== Task prompt ==
Using the section on employee benefits and expense reimbursement, explain in one to three sentences why the benefit plans open to the Employee could later differ from those available when the Employee starts.

== Document section ==
4. Employee Benefits . The
Company agrees to provide Employee with the following
benefits:
(a) Vacation . Employee shall
be entitled to accrue and use paid vacation time and Company
holidays in accordance with the Company’s policies, with the
timing and duration of specific vacations mutually and reasonably
agreed to by the parties hereto.
(b) Additional Benefits . In
addition to the foregoing, Employee shall be eligible to
participate in benefit plans, programs, and policies provided to
other Company employees of similar status, on the terms and
conditions existing, and as may be changed from time to time, for
participation in those plans, programs, and policies. The Company
reserves the right to cancel or change the benefit plans and
programs it offers to its employees at any time.
5. Business Expense
Reimbursement . Employee shall be authorized to incur
reasonable business expenses in performing his duties under this
Agreement, including, but not limited to, expenses for
entertainment, long distance telephone calls, mobile phone use,
lodging, meals, air fare, transportation and travel. The Company
will promptly reimburse Employee for all such reasonable expenses
upon presentation by Employee of an itemized account or other
appropriate documentation of such expenses, in accordance with the
Company’s policies.

== Dataset extract ==
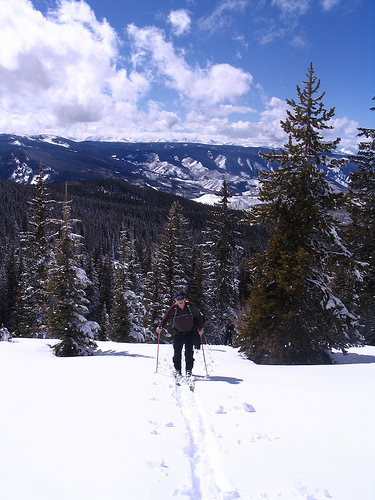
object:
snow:
[14, 162, 50, 184]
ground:
[6, 331, 374, 497]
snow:
[214, 153, 227, 170]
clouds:
[3, 1, 374, 155]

== Solution to this problem ==
The Employee may join benefit plans, programs, and policies on their current terms and on terms "as may be changed from time to time." The Company also reserves the right to cancel or change the benefit plans and programs it offers its employees at any time.